### Task requirements
From the book review below, list each thing it says the later era of Marie Curie's life included.

### Study text
::::::::::

In Marie Curie and Her Daughters, Shelley Emling focuses on this later era in the great scientist's life. It included a controversial love affair with physicist Paul Langevin, a friendship with Albert Einstein, the establishment of the Radium Institute in Paris, her pioneering use of radiography on the French wounded in the first world war, her tours of the US to raise money to obtain radium for her institutes in Paris and Warsaw, and her relationships with her daughters, scientist Ir?ne Joliot-Curie and writer Eve Curie.
Science is not the strength of this book. Pierre Curie's vital contribution and personality are rendered almost invisible, and Emling says little about the discovery of radioactivity by Henri Becquerel and the Curies in the 1890s - and botches the references she does make to the Curies' legendary preparation of radium between 1899 and 1902.

::::::::::

### Data section
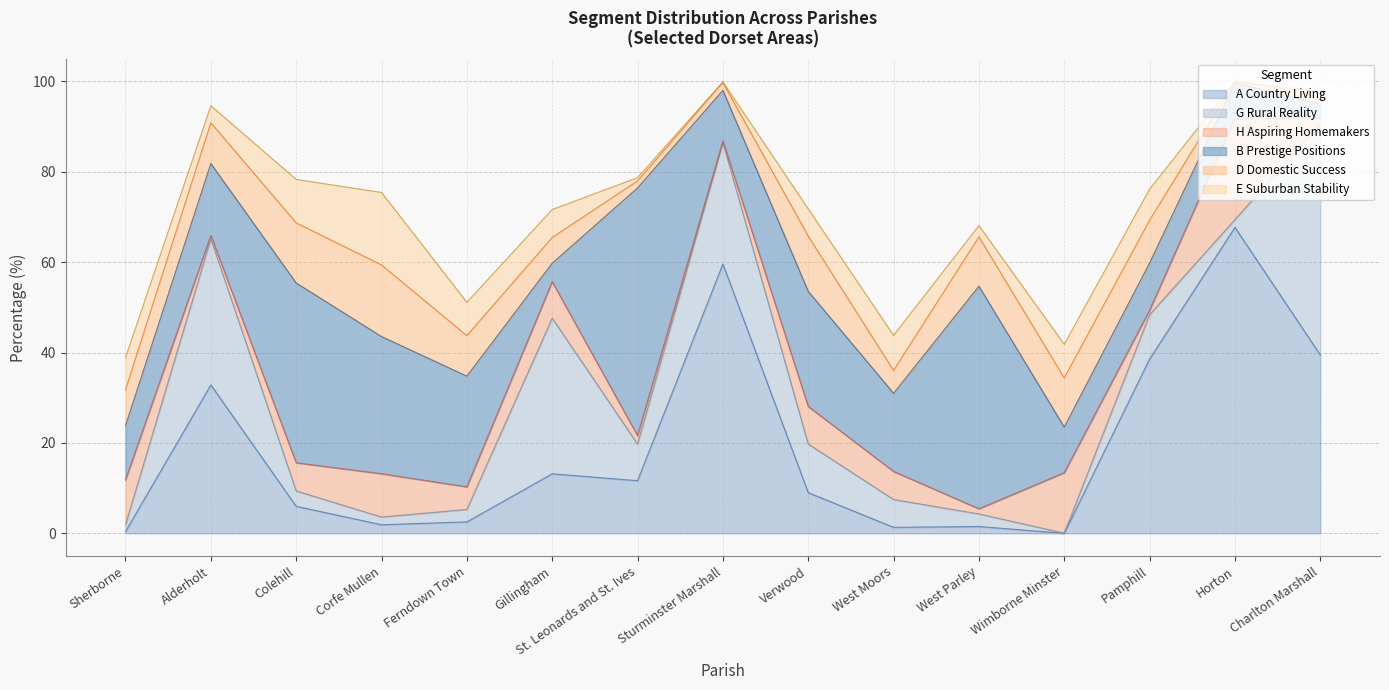

Read the B Prestige Positions value at Pamphill.

10.5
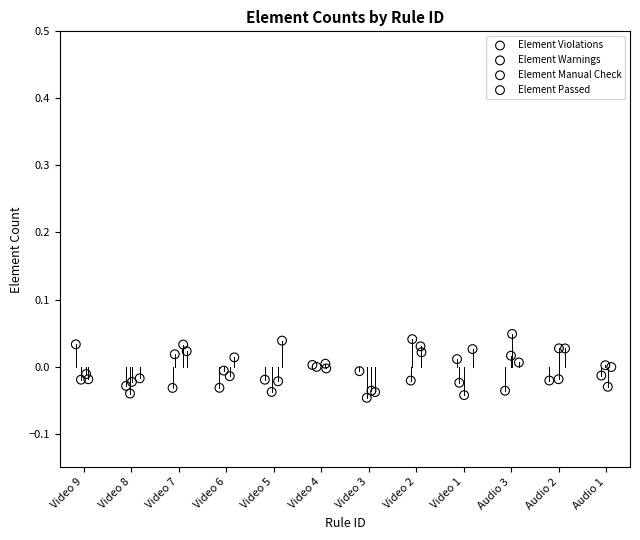

Which series contains the highest Y value?

Element Manual Check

::::::::::

### Solution for this exercise
- A controversial love affair with physicist Paul Langevin
- A friendship with Albert Einstein
- The establishment of the Radium Institute in Paris
- Her pioneering use of radiography on the French wounded in the first world war
- Her tours of the US to raise money to obtain radium for her institutes in Paris and Warsaw
- Her relationships with her daughters